Houses were painted, mortgages were lifted, taxes paid, monuments erected, roadways laid out, books furnished, trees planted, ditches dug, bathrooms installed, swamps drained, bridges built, in hundreds of instances.

This is not philanthropy of a high order, perhaps, but Rogers hated both the words "charitable" and "philanthropic" as applied to himself. All he claimed to be was a businessman who paid his debts and who tried to make others pay theirs. The people he helped were the people he knew, or had known, and they were folks who had helped him. He never forgot a benefit—nor a wrong. He was a very human individual. To give to a person where the account is not balanced by a mutual service is, probably, to add an enemy to your list. You have uncovered the weakness of your man—he is an incompetent—and he will never forgive you for making the discovery.

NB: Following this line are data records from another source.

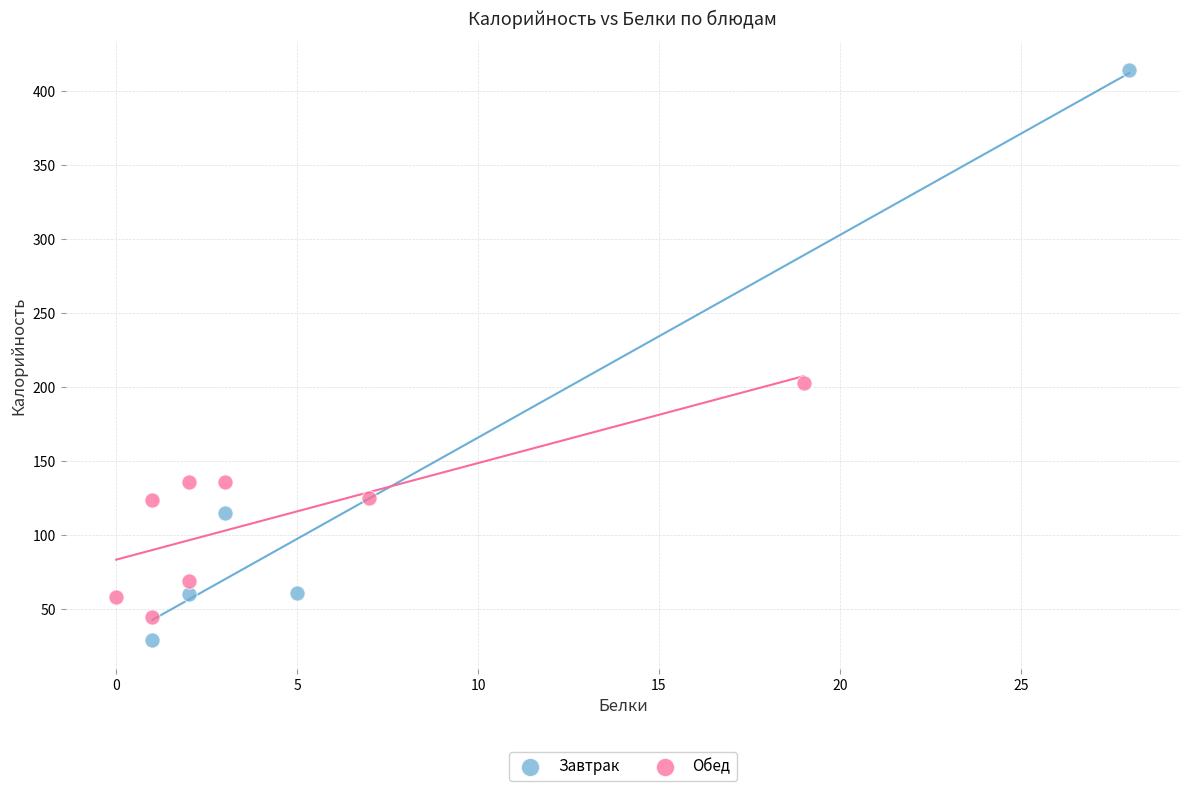

Which series has the largest Y range (max minus min)?

Завтрак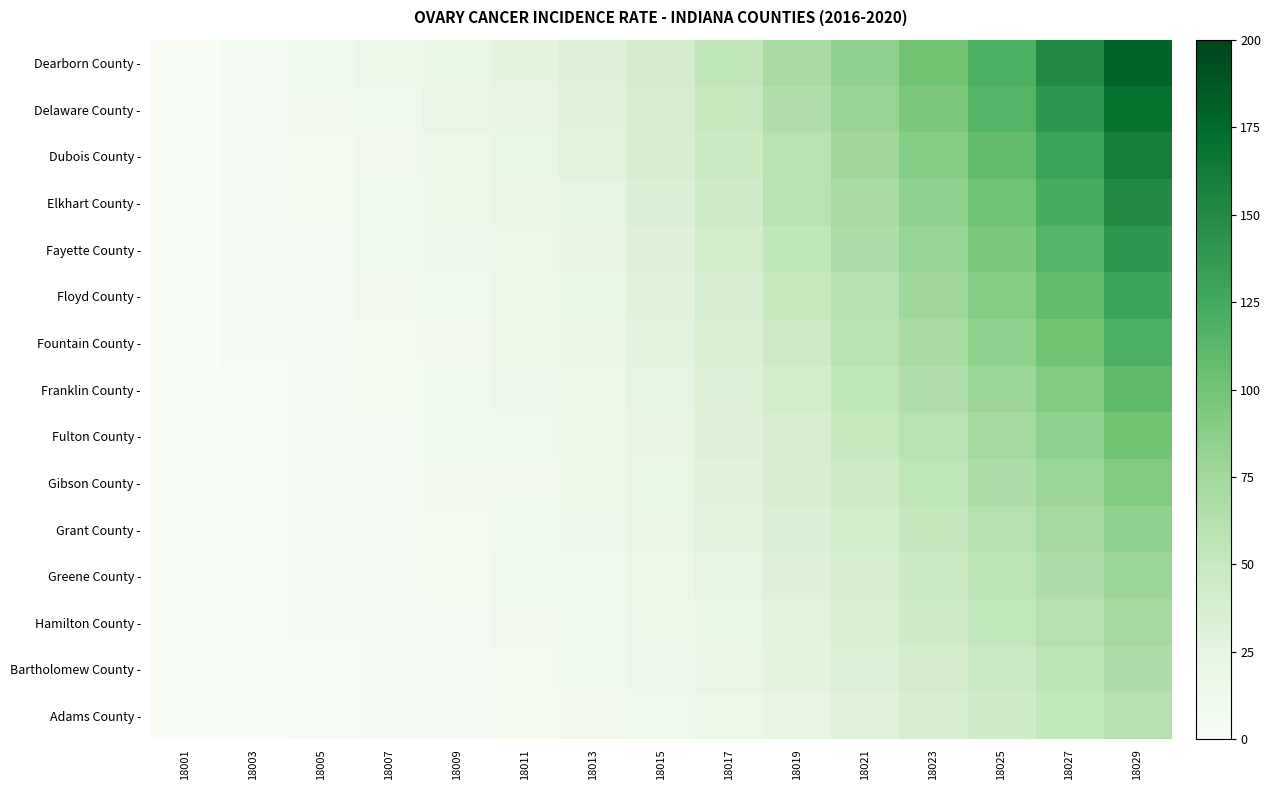

Which series has the largest total across all categories?

Dearborn County -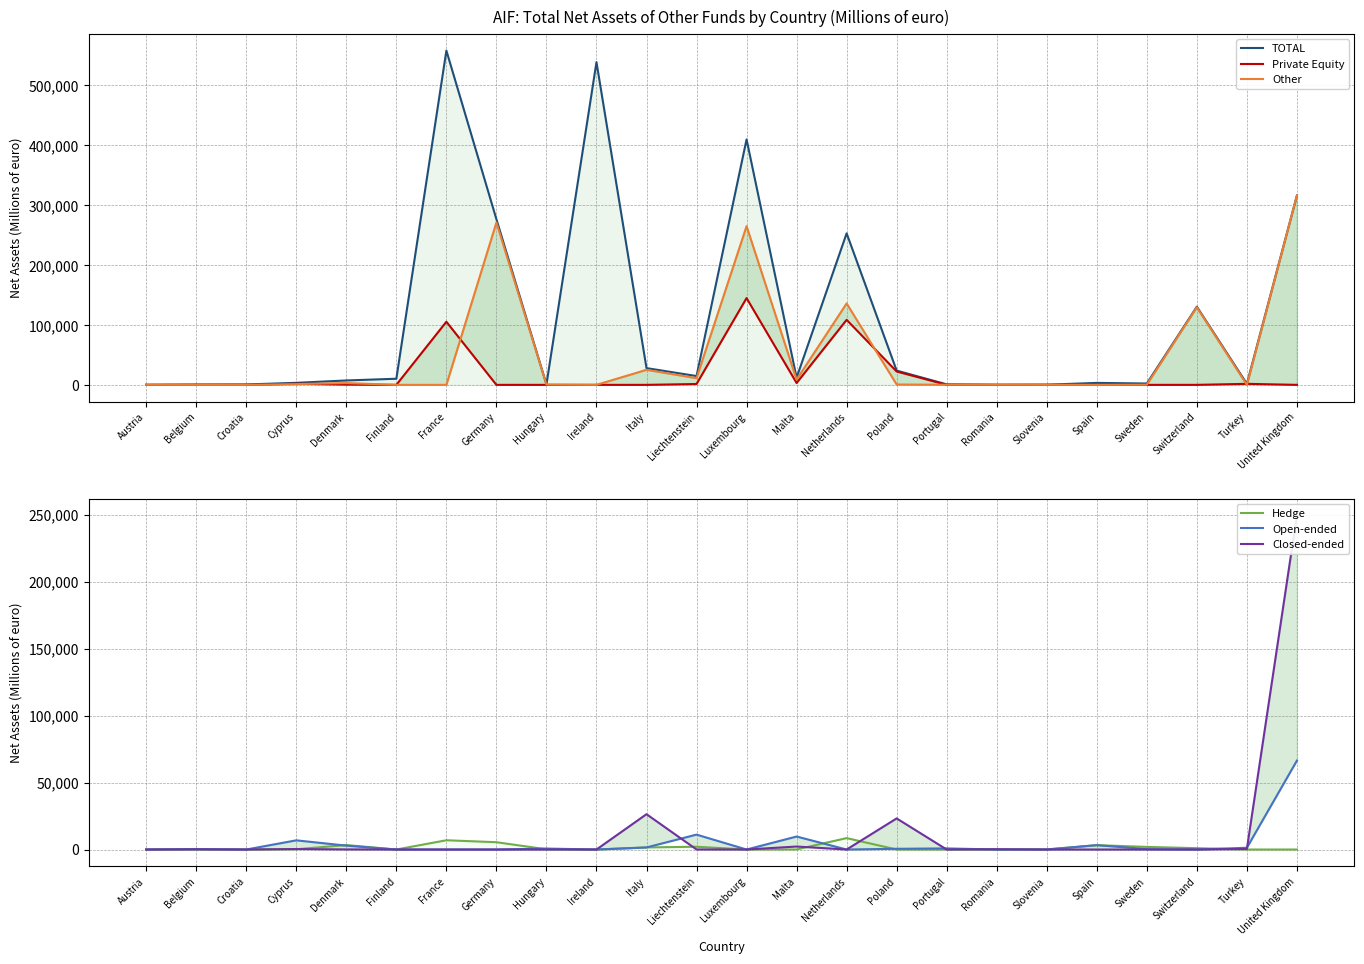

How many data points does each series have?

24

When H. H. Rogers paid off Mark Twain's indebtedness to the tune of ninety thousand dollars, he did not scratch a poet and find an ingrate. What he actually discovered was a philosopher and a prophet without a grouch.

Somewhere I have said that there were only two men in America who could be safely endowed. One is Luther Burbank and the other Booker T. Washington. These men have both made the world their debtors. They are impersonal men—sort of human media through which Deity is creating. They ask for nothing: they give everything.

Mark Twain belongs in the same select list. The difference between Mark Twain and Luther Burbank is this: Mark hoes his spiritual acreage in bed, while Luther Burbank works in the garden. Luther produces spineless cacti, while Mark gives spineless men a vertebra. Mark makes us laugh, in order that he may make us think.